⟨

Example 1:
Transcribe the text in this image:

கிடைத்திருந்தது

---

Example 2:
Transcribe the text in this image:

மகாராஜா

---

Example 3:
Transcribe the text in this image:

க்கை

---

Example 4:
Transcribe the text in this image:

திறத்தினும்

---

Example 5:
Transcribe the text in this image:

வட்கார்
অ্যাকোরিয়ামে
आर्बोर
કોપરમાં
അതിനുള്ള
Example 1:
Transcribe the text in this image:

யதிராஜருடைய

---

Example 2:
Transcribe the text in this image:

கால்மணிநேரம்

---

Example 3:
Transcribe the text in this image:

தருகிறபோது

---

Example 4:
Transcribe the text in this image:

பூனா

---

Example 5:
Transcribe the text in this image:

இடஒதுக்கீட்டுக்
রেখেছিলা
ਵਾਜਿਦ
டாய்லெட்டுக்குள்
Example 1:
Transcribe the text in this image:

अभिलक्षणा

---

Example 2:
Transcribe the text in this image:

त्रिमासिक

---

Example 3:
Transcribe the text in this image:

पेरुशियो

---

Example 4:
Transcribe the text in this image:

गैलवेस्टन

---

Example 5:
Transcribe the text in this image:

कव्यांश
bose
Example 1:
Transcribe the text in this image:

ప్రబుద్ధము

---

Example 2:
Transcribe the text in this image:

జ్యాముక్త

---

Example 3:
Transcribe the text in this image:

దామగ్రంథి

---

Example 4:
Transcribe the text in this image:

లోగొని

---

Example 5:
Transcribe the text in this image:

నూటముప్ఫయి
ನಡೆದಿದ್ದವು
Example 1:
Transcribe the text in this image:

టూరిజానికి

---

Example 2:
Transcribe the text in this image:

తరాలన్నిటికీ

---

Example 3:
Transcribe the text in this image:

⟩

Exercise requirements:
Your task is to give back every record exactly.

Response area:
Example 1:
Transcribe the text in this image:

கிடைத்திருந்தது

---

Example 2:
Transcribe the text in this image:

மகாராஜா

---

Example 3:
Transcribe the text in this image:

க்கை

---

Example 4:
Transcribe the text in this image:

திறத்தினும்

---

Example 5:
Transcribe the text in this image:

வட்கார்
অ্যাকোরিয়ামে
आर्बोर
કોપરમાં
അതിനുള്ള
Example 1:
Transcribe the text in this image:

யதிராஜருடைய

---

Example 2:
Transcribe the text in this image:

கால்மணிநேரம்

---

Example 3:
Transcribe the text in this image:

தருகிறபோது

---

Example 4:
Transcribe the text in this image:

பூனா

---

Example 5:
Transcribe the text in this image:

இடஒதுக்கீட்டுக்
রেখেছিলা
ਵਾਜਿਦ
டாய்லெட்டுக்குள்
Example 1:
Transcribe the text in this image:

अभिलक्षणा

---

Example 2:
Transcribe the text in this image:

त्रिमासिक

---

Example 3:
Transcribe the text in this image:

पेरुशियो

---

Example 4:
Transcribe the text in this image:

गैलवेस्टन

---

Example 5:
Transcribe the text in this image:

कव्यांश
bose
Example 1:
Transcribe the text in this image:

ప్రబుద్ధము

---

Example 2:
Transcribe the text in this image:

జ్యాముక్త

---

Example 3:
Transcribe the text in this image:

దామగ్రంథి

---

Example 4:
Transcribe the text in this image:

లోగొని

---

Example 5:
Transcribe the text in this image:

నూటముప్ఫయి
ನಡೆದಿದ್ದವು
Example 1:
Transcribe the text in this image:

టూరిజానికి

---

Example 2:
Transcribe the text in this image:

తరాలన్నిటికీ

---

Example 3:
Transcribe the text in this image:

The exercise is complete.